Frank Tumpale Mwenifumbo

BLANTYRE-(MaraviPost)—As the Karonga Central Constituency is increasingly becoming a boiling pot of emotions ahead of the by-elections, UTM candidate Frank Mwenifumbo has bemoaned lack of support from his party while his counterpart Leonard Mwalwanda is enjoying plenty support from the ruling Malawi Congress Party (MCP) and Citizens For Transformation (CFT), a political movement that was founded by Minister of Civic Education and National Unity Timothy Mtambo.

Mwenefumbo, whose bid for the seat has enjoyed support from the Minister of Tourism who is also Vice President of UTM, has claimed that he is doing the campaign on his own without any support from his party.

Other UTM officials who visited Karonga Central to drum support for Mwenefumbo include. Patricia Kaliati, who is the Minister of Gender and former First Lady, Callister Mutharika, a high ranking official in the UTM.

Mwenefumbo has made the allegations while admiring his counterpart, Leonard Mwalwanda, who is receiving effective support from MCP and CFT officials.

“That’s what it costs when you compete with an opponent financed and backed by tax payers.
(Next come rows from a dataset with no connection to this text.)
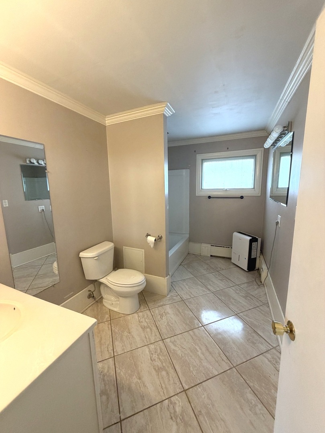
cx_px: 162
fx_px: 175
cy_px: 216
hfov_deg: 85.7
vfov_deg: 102.1
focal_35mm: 14
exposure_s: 1/60
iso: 160
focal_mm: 2.22
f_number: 2.2
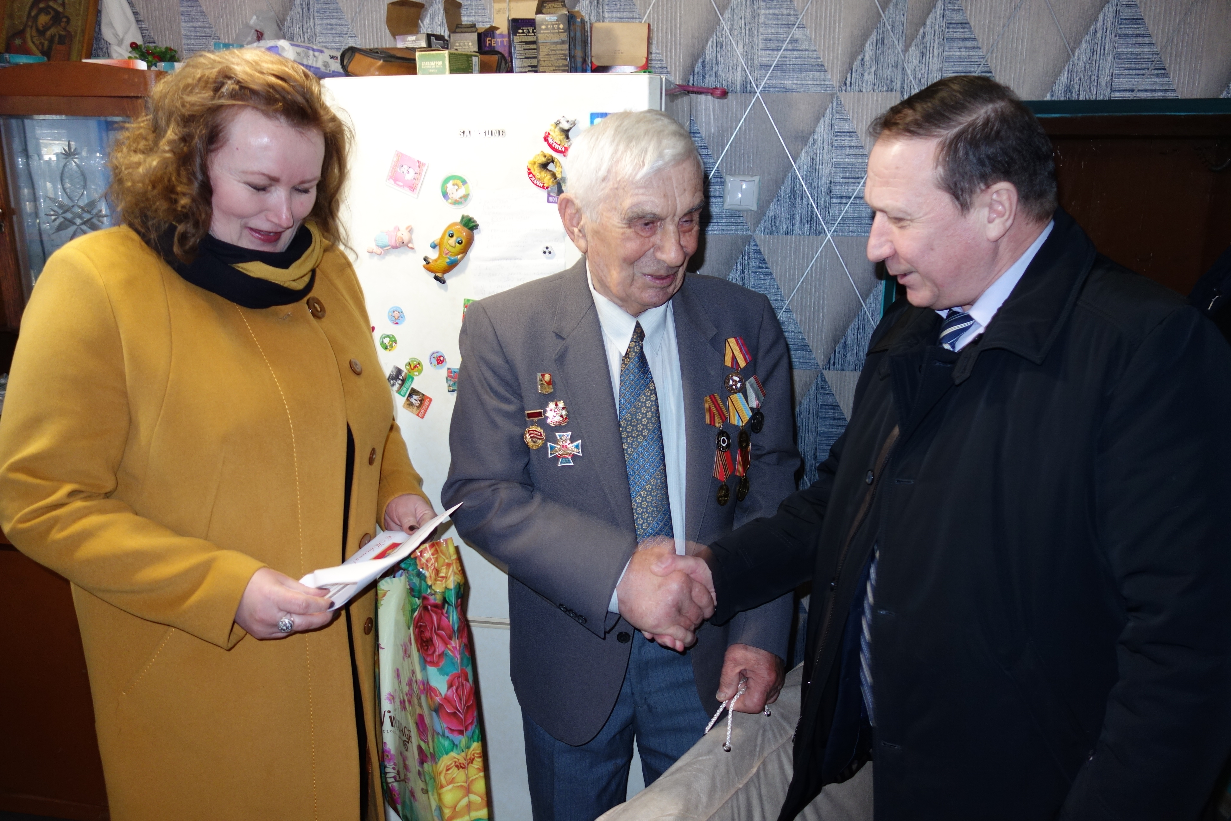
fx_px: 957
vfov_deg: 46.4
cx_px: 616
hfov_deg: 65.5
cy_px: 410
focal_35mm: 28
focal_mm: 10.4
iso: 200
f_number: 1.8
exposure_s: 1/30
At least it should bother every Malawian to ask the question why on earth expensive cars are rolling all the way from Capital Hill to campain for particular candidate using public funds/tax payers money.
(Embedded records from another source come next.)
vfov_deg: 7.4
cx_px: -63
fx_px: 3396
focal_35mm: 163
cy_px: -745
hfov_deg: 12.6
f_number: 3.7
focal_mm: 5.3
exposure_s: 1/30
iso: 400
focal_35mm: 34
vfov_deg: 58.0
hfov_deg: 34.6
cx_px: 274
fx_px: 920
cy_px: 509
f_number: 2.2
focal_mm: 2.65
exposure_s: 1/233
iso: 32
“I am using my private resources and I am not answerable to anyone,” ranted Mwenifumbo on social media.

Mwenefumbo’s outcries have emerged following MEC’s released voter registration statistics in the Constituency whereby his base, Mwenilondo, has emerged with 1, 948 registered voters against Mwalwanda’s base, Mlale, which has recorded 8,307. The third polling centre, Lupembe, has recorded 5,927 registered voters and is considered a no man’s zone where support sways from side to side over the years.
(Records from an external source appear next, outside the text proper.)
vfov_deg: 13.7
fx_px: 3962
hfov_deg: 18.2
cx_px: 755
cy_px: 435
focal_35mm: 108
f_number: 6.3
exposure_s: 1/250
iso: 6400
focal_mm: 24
The seat fell vacant following the death of Cornelius Mwalwanda of Malawi Congress Party.

During the 2014 Tripartite Elections, Mwenilondo area in Karonga Central Constituency was nicknamed Benghazi following frequent clashes between supporters of Frank Tumpale Mwenifumbo and late Cornelius Mwalwanda.

Libya’s second populous city of Benghazi became infamous across the world for the killing of US Ambassador to Libya Christopher Stevens on September 11, 2012 in a terrorist attack.